On all four’s (hands aligned under the shoulders and knees under the hips) slowly arch your back towards the ceiling and hold at your comfortable maximum stretch for around 5-10 seconds. Then dip your lower back down towards the floor, holding again for 5-10 seconds if comfortable. Repeat this 10 times.
(Ideally, I would recommend doing these after being assessed by a musculoskeletal professional. Generally I find these easy and safe exercises for most people, however, I’d advise seeking further advice before continuing with these if they cause or exacerbate pain).
What's the relevance? Important concluding points...

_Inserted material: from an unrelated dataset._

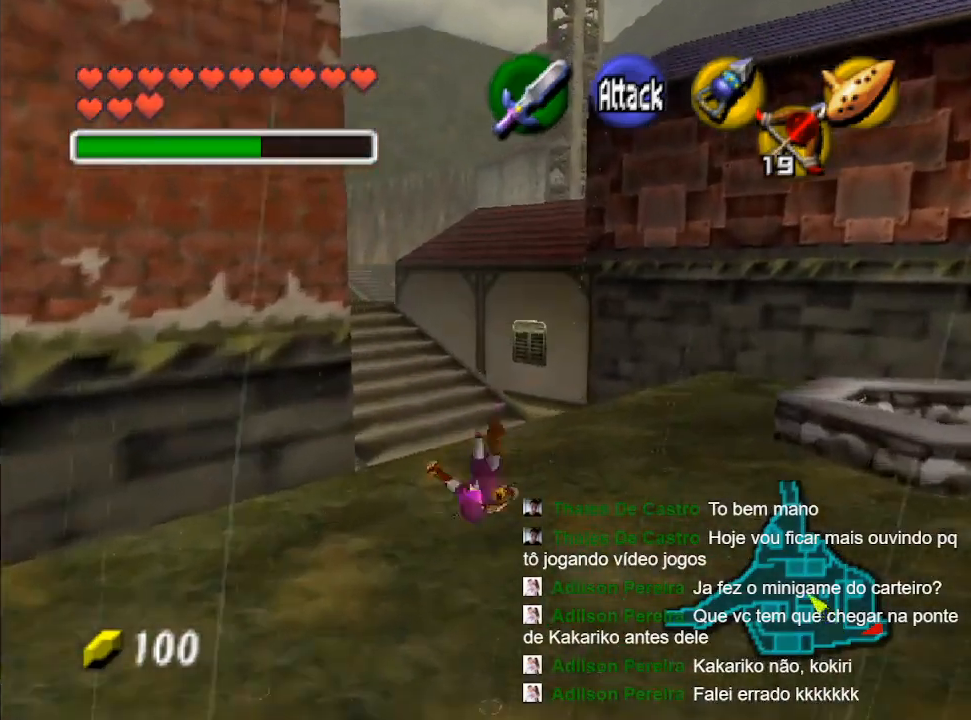
{"dt_ms": 500, "buttons": [], "left_stick": "up-left", "right_stick": "center", "events": [[233, "left_stick", "up-left"], [367, "B", "down"], [500, "B", "up"]]}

Static observations like these are just one way we build an overall picture of what may be going on in each individual case. They provide one small piece of the puzzle. Postural observations such as this (and static imaging results) do not always govern function or indeed pain levels! For some patients, having an exacerbated anterior/posterior pelvic tilt may actually be benefiting and not hindering them. That’s why we don’t assess this in isolation. Instead, putting together these factors, alongside functional movement and muscle testing, neurological testing, palpation and knowledge of other factors such as psycho-social influences, nutrition, exercise and sleep, helps us better understand what may be causing each individuals complaints.